Assignment:
When you repeat the entries below, keep each word exactly as it is and drop the pictures.

(Beginning of Records shown)

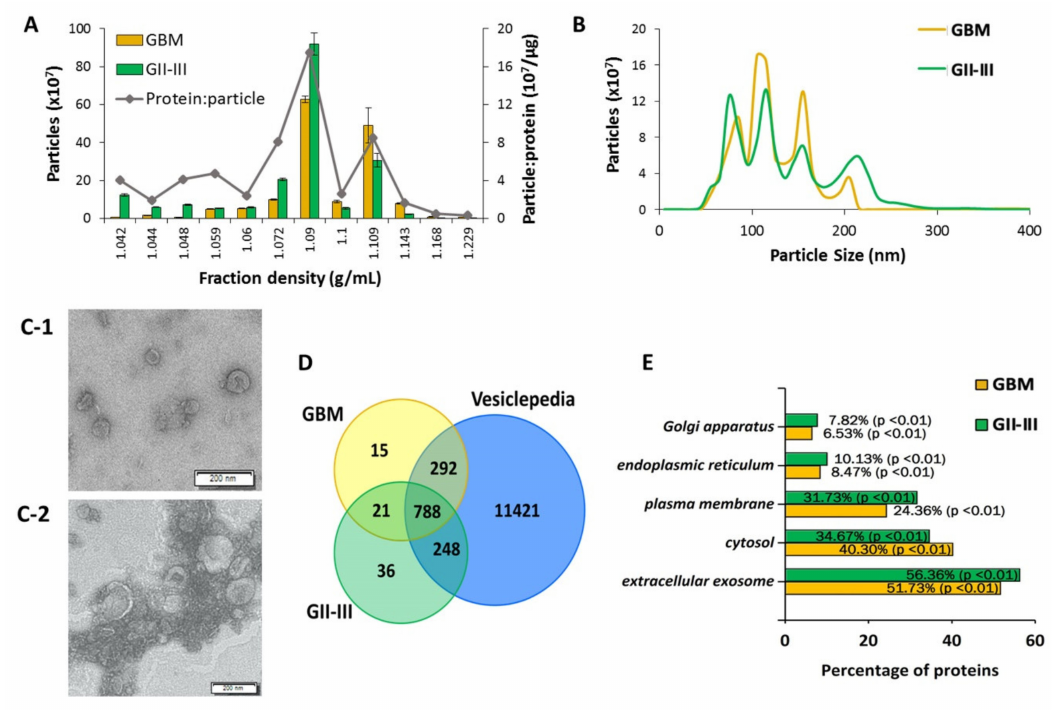
Figure 1. Characterization of extracellular vesicles (EVs) isolated from glioblastoma (GBM) and astrocytoma GII-III surgical aspirates. EVs isolated from cavitron ultrasonic surgical aspirate (CUSA) washings from astrocytoma II-IV patients were enriched on OptiPrep TM density gradients. Nanoparticle tracking determined ( A ) particle numbers measured in each of the 12 density fractions collected (error bars indicate the standard error of the mean) and average particle to protein ratio and ( B ) size distributions of enriched GBM and GII-III CUSA-EVs in combined fractions 7–9. ( C-1 ) Transmission electron microscopy (TEM) was used to visualize enriched CUSA-EVs from GBM and ( C-2 ) astrocytoma grade II surgeries, scale bar = 200 nm. ( D ) Overlap of liquid chromatography tandem mass spectrometry (LC-MS / MS) sequenced proteins confidently identified in at least 80% of GBM (yellow) and GII-III (green) CUSA-EVs with proteins listed in Vesiclepedia (blue) associated with ‘extracellular vesicle,’ ‘exosome,’ ‘microparticle’ and ‘microvesicle.’ ( E ) FunRich annotations of GBM and GII-III CUSA-EV proteins to cellular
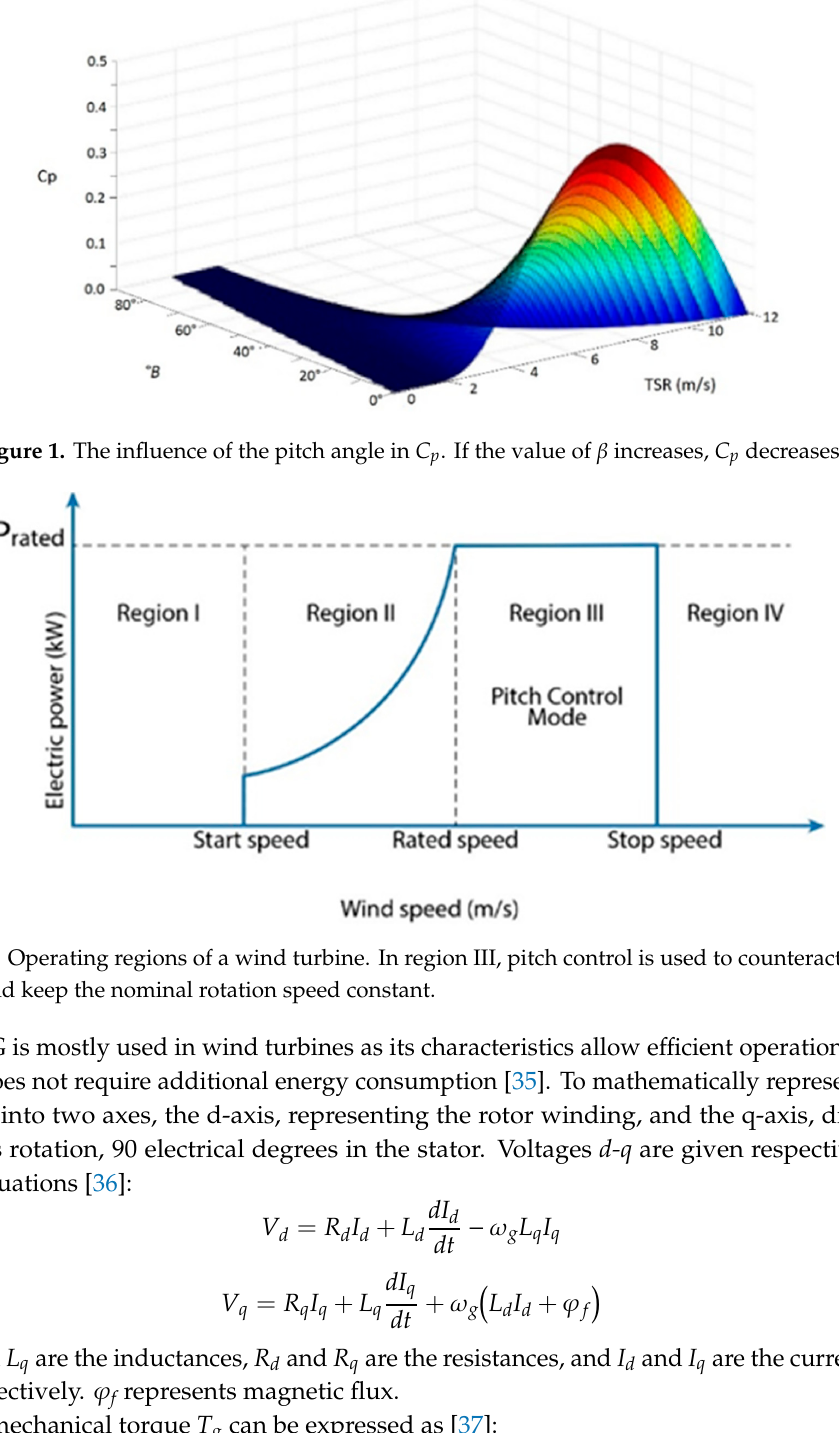
Figure 2. Operating regions of a wind turbine. In region III, pitch control is used to counteract strong winds and keep the nominal rotation speed constant.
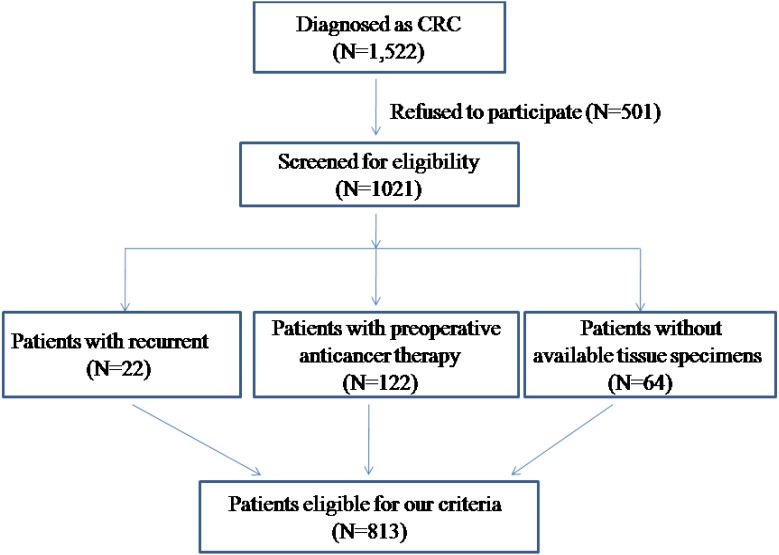
Consort diagram in patient selection.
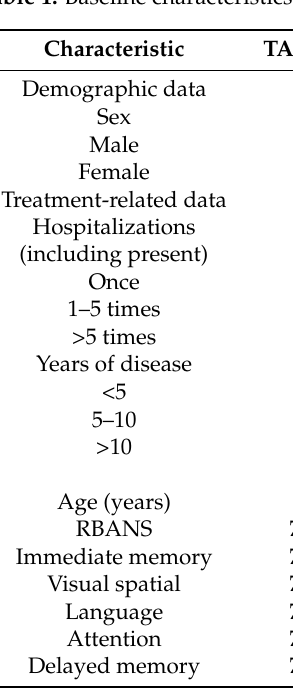
Table 1. Baseline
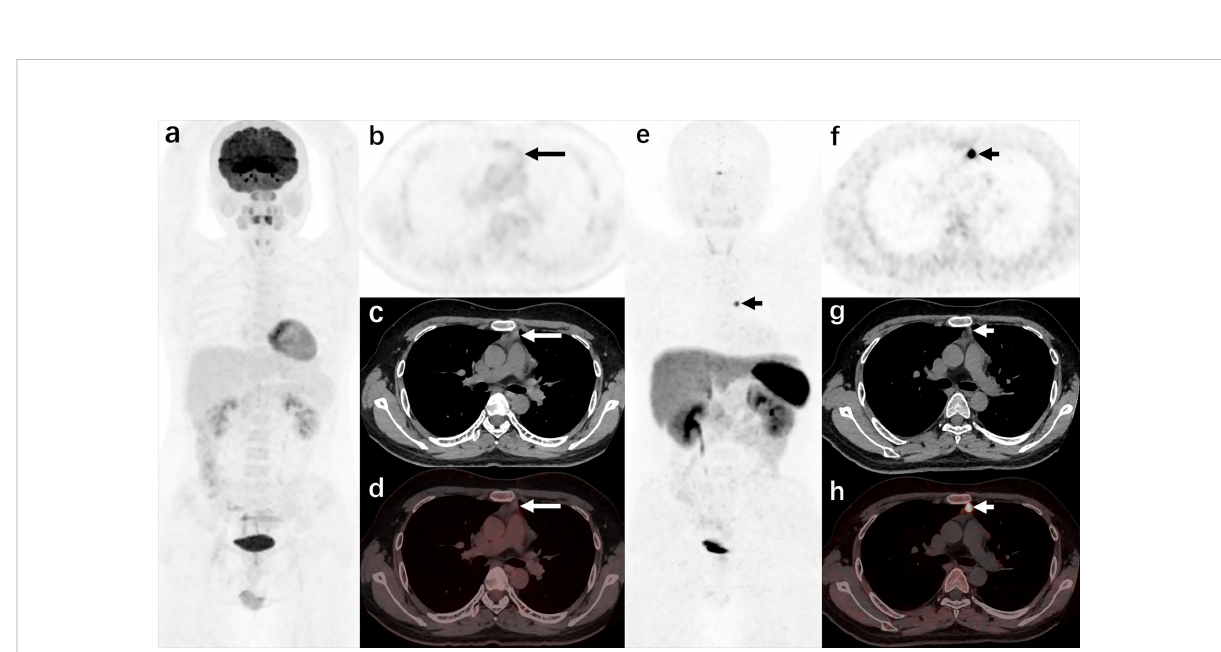
FIGURE 2 A 44-year-old man was admitted to the hospital due to “ a round face and weight gain for 2 years, and elevated blood pressure for 1 year ” (carcinoid of thymus, case 10 in the localization group) 18 F-FDG PET/CT [ (A) : MIP image, (B) : axial PET, (C) : axial CT, (D) : axial PET/CT fusion image] showed that there was no increase in radiotracer uptake in the anterior mediastinal nodule (long arrows); 68 Ga-DOTANOC PET/CT (E) : MIP image, (F) : axial PET, (G) : axial CT, (H) : axial PET/CT fusion image] showed increased radiotracer uptake of the anterior mediastinal nodule.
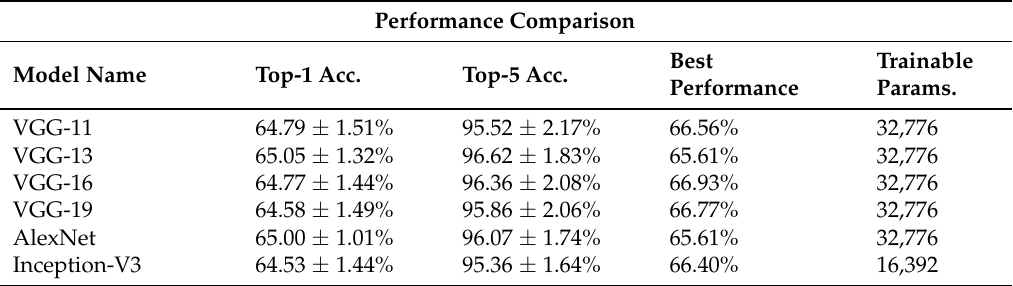
Table 3. Classification results using transfer learning scheme. The pre-trained deep neural networks used are VGG, AlexNet, Inception, ResNet, DenseNet and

(End of Records shown)

Solution to this task:
Figure 1. Characterization of extracellular vesicles (EVs) isolated from glioblastoma (GBM) and astrocytoma GII-III surgical aspirates. EVs isolated from cavitron ultrasonic surgical aspirate (CUSA) washings from astrocytoma II-IV patients were enriched on OptiPrep TM density gradients. Nanoparticle tracking determined ( A ) particle numbers measured in each of the 12 density fractions collected (error bars indicate the standard error of the mean) and average particle to protein ratio and ( B ) size distributions of enriched GBM and GII-III CUSA-EVs in combined fractions 7–9. ( C-1 ) Transmission electron microscopy (TEM) was used to visualize enriched CUSA-EVs from GBM and ( C-2 ) astrocytoma grade II surgeries, scale bar = 200 nm. ( D ) Overlap of liquid chromatography tandem mass spectrometry (LC-MS / MS) sequenced proteins confidently identified in at least 80% of GBM (yellow) and GII-III (green) CUSA-EVs with proteins listed in Vesiclepedia (blue) associated with ‘extracellular vesicle,’ ‘exosome,’ ‘microparticle’ and ‘microvesicle.’ ( E ) FunRich annotations of GBM and GII-III CUSA-EV proteins to cellular
Figure 2. Operating regions of a wind turbine. In region III, pitch control is used to counteract strong winds and keep the nominal rotation speed constant.
Consort diagram in patient selection.
Table 1. Baseline
FIGURE 2 A 44-year-old man was admitted to the hospital due to “ a round face and weight gain for 2 years, and elevated blood pressure for 1 year ” (carcinoid of thymus, case 10 in the localization group) 18 F-FDG PET/CT [ (A) : MIP image, (B) : axial PET, (C) : axial CT, (D) : axial PET/CT fusion image] showed that there was no increase in radiotracer uptake in the anterior mediastinal nodule (long arrows); 68 Ga-DOTANOC PET/CT (E) : MIP image, (F) : axial PET, (G) : axial CT, (H) : axial PET/CT fusion image] showed increased radiotracer uptake of the anterior mediastinal nodule.
Table 3. Classification results using transfer learning scheme. The pre-trained deep neural networks used are VGG, AlexNet, Inception, ResNet, DenseNet and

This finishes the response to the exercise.